Work request —
Among the entries below, which lines include the string "часов"? Show each one.

Material to process —
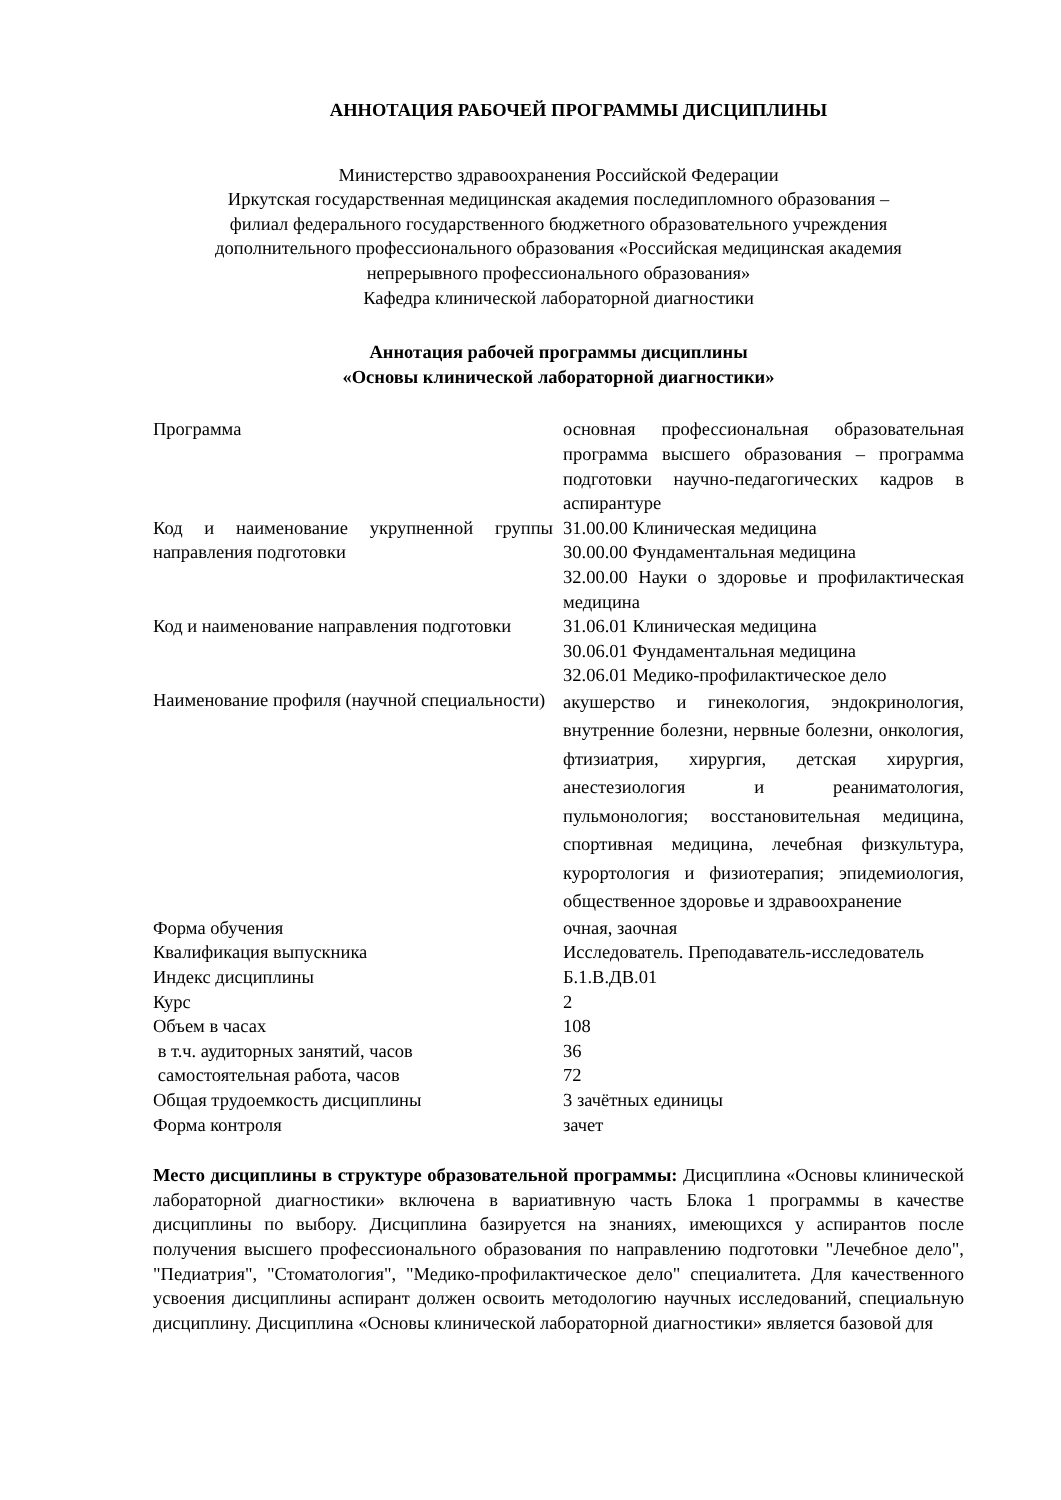АННОТАЦИЯ РАБОЧЕЙ ПРОГРАММЫ ДИСЦИПЛИНЫ
Министерство здравоохранения Российской Федерации
Иркутская государственная медицинская академия последипломного образования –
филиал федерального государственного бюджетного образовательного учреждения
дополнительного профессионального образования «Российская медицинская академия
непрерывного профессионального образования»
Кафедра клинической лабораторной диагностики
Аннотация рабочей программы дисциплины
«Основы клинической лабораторной диагностики»
| Программа | основная профессиональная образовательная программа высшего образования – программа подготовки научно-педагогических кадров в аспирантуре |
| Код и наименование укрупненной группы направления подготовки | 31.00.00 Клиническая медицина 30.00.00 Фундаментальная медицина 32.00.00 Науки о здоровье и профилактическая медицина |
| Код и наименование направления подготовки | 31.06.01 Клиническая медицина 30.06.01 Фундаментальная медицина 32.06.01 Медико-профилактическое дело |
| Наименование профиля (научной специальности) | акушерство и гинекология, эндокринология, внутренние болезни, нервные болезни, онкология, фтизиатрия, хирургия, детская хирургия, анестезиология и реаниматология, пульмонология; восстановительная медицина, спортивная медицина, лечебная физкультура, курортология и физиотерапия; эпидемиология, общественное здоровье и здравоохранение |
| Форма обучения | очная, заочная |
| Квалификация выпускника | Исследователь. Преподаватель-исследователь |
| Индекс дисциплины | Б.1.В.ДВ.01 |
| Курс | 2 |
| Объем в часах | 108 |
| в т.ч. аудиторных занятий, часов | 36 |
| самостоятельная работа, часов | 72 |
| Общая трудоемкость дисциплины | 3 зачётных единицы |
| Форма контроля | зачет |
Место дисциплины в структуре образовательной программы: Дисциплина «Основы клинической лабораторной диагностики» включена в вариативную часть Блока 1 программы в качестве дисциплины по выбору. Дисциплина базируется на знаниях, имеющихся у аспирантов после получения высшего профессионального образования по направлению подготовки "Лечебное дело", "Педиатрия", "Стоматология", "Медико-профилактическое дело" специалитета. Для качественного усвоения дисциплины аспирант должен освоить методологию научных исследований, специальную дисциплину. Дисциплина «Основы клинической лабораторной диагностики» является базовой для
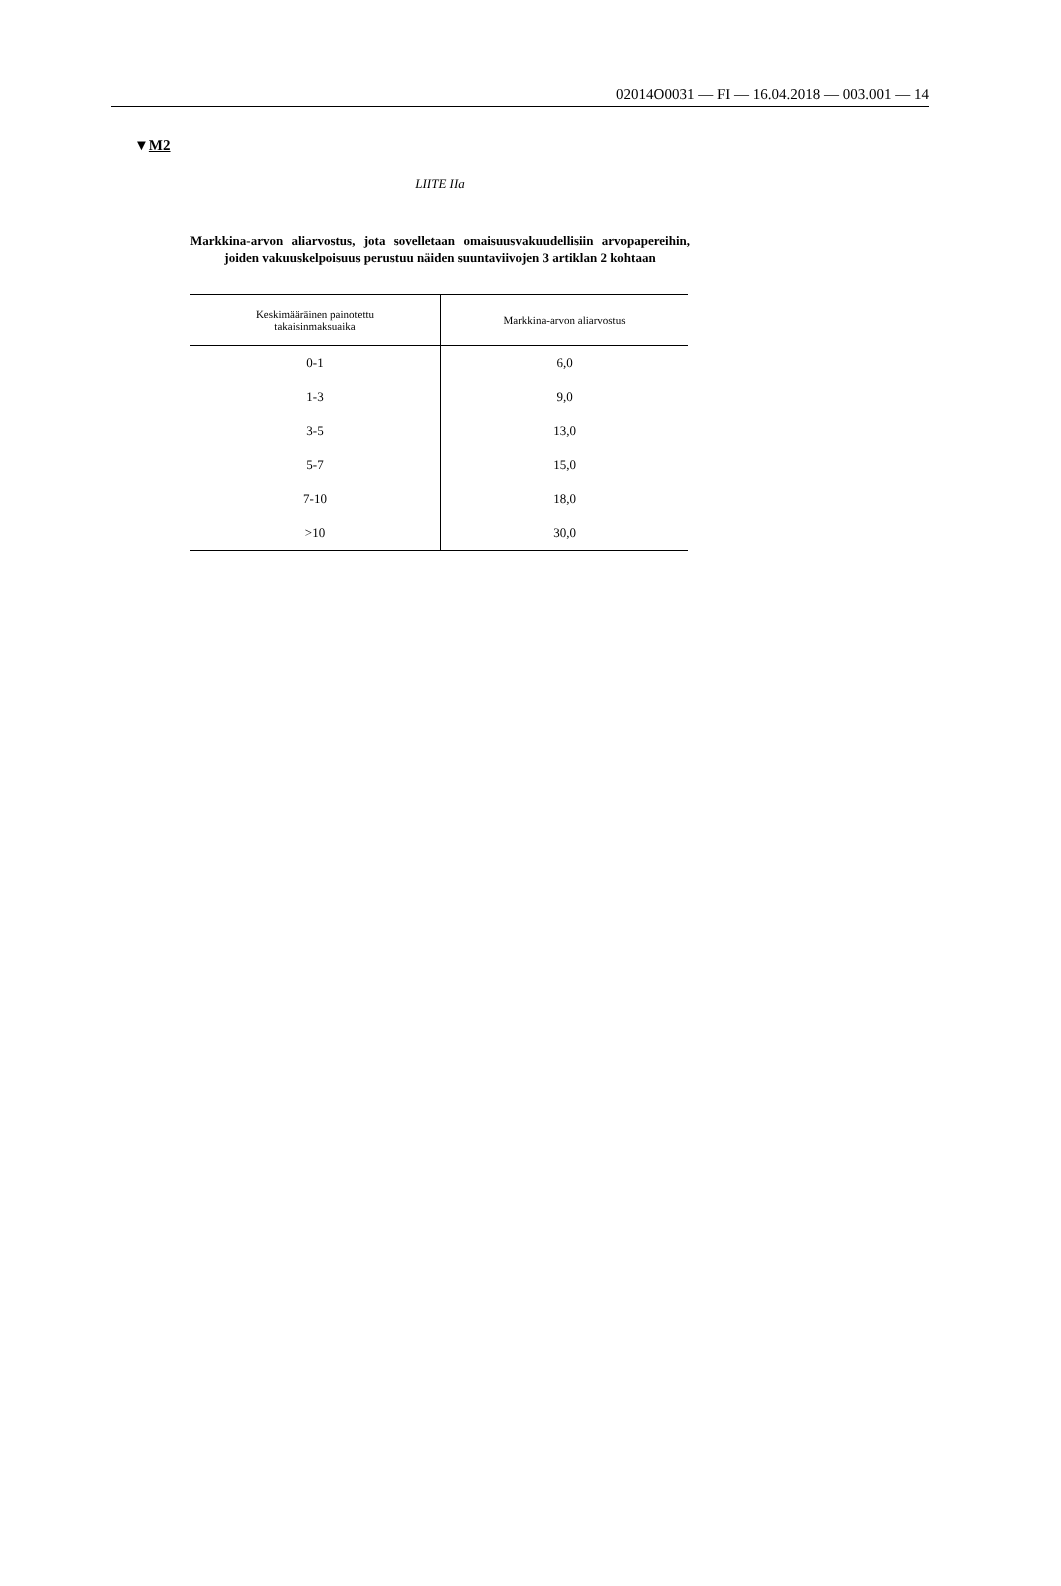02014O0031 — FI — 16.04.2018 — 003.001 — 14
▼M2
LIITE IIa
Markkina-arvon aliarvostus, jota sovelletaan omaisuusvakuudellisiin arvopapereihin, joiden vakuuskelpoisuus perustuu näiden suuntaviivojen 3 artiklan 2 kohtaan
| Keskimääräinen painotettu takaisinmaksuaika | Markkina-arvon aliarvostus |
| --- | --- |
| 0-1 | 6,0 |
| 1-3 | 9,0 |
| 3-5 | 13,0 |
| 5-7 | 15,0 |
| 7-10 | 18,0 |
| >10 | 30,0 |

Result of the task —
| в т.ч. аудиторных занятий, часов | 36 |
| самостоятельная работа, часов | 72 |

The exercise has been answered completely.